Supplementary Materials
Data Availability Statement
Raw images, metadata and deep-learning-derived embeddings for rxrx3 are available at https://rxrx.ai; however, the majority of gene identities are currently masked due to commercial considerations. Due to contractual obligations with partners, Recursion is unable to share additional data underlying the rxrx3 analyses or the bulk RNA sequencing in Fig. 2f. cpg0016 is available as part of the JUMP Cell Painting datasets available from the Cell Painting Gallery on the Registry of Open Data on Amazon Web Services at https://registry.opendata.aws/cellpainting-gallery/. The scRNA-seq datasets are available through scPerturb (https://scperturb.org/). The DepMap data are available at https://depmap.org/portal/download/all/. The JUMP CP data were downloaded from S3 using python (1.22.3) and pandas (1.4.2) at https://registry.opendata.aws/cellpainting-gallery/. The hg38 gene locations and annotations were downloaded from the University of California, Santa Cruz Genome Browser at https://genome.ucsc.edu/cgi-bin/hgTables.

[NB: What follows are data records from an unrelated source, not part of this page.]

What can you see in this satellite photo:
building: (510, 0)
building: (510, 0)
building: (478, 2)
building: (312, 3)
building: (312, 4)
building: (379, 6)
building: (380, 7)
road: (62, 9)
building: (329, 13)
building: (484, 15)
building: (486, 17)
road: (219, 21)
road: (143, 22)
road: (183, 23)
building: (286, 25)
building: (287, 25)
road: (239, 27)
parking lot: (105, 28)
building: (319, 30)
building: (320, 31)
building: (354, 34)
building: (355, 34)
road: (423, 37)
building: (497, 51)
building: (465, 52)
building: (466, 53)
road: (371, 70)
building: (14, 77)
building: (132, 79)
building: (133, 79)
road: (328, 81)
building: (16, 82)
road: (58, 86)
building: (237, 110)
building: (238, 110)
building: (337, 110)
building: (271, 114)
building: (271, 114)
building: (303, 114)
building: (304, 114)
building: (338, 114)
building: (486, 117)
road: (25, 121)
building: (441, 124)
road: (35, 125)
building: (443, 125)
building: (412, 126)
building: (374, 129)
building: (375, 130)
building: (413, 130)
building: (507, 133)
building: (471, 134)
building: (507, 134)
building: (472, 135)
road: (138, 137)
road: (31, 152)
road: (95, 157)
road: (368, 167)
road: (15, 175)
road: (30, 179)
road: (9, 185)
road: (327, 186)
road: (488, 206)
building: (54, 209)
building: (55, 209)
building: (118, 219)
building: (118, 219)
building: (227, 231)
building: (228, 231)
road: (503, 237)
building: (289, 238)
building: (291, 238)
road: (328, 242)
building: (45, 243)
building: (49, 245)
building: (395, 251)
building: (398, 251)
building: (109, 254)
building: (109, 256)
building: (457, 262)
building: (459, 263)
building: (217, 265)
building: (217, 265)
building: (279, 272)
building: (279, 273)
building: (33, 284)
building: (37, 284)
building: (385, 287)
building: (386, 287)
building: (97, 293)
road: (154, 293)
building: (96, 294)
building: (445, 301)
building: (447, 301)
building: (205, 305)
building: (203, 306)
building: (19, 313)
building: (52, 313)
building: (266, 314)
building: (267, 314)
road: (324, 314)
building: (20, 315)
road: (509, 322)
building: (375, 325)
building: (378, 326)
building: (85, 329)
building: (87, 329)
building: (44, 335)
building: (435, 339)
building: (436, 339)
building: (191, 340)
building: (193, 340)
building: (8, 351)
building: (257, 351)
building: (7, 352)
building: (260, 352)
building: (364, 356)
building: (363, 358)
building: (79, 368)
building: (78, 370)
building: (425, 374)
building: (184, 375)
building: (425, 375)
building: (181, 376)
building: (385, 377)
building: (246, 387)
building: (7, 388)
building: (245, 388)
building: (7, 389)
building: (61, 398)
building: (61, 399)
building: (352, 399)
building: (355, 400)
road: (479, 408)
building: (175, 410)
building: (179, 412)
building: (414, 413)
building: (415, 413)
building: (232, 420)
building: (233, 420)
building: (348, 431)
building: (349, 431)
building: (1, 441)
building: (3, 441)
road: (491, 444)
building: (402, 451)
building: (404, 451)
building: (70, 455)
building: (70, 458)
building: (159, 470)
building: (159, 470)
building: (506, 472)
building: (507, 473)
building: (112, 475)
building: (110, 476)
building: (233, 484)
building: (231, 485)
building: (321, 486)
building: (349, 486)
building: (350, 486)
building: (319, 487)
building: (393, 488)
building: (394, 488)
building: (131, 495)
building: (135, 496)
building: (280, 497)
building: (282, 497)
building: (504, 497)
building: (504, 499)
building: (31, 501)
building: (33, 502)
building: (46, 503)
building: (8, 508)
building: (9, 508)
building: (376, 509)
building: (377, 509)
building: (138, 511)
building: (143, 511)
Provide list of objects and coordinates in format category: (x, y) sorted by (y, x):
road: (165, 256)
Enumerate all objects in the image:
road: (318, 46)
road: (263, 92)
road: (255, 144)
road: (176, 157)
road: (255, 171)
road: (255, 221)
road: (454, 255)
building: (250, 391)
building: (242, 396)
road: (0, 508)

The shinyDepMap data were downloaded and processed using R (v4.1) at https://depmap.org/portal/download/all/. The files containing scRNA-seq AnnData objects for two CRISPR–Cas9 and three CRISPRi screens were downloaded from Zenodo at https://zenodo.org/record/7416068 (ref. 74). Source data are provided with this paper.
The Python-based data analysis source code to reproduce plots from public datasets is available at https://github.com/recursionpharma/proxbias and Zenodo at 10.5281/zenodo.10795539 (ref. 75). Due to contractual obligations with partners, Recursion is unable to share code to reproduce plots from the rxrx3 data or Fig. 2f.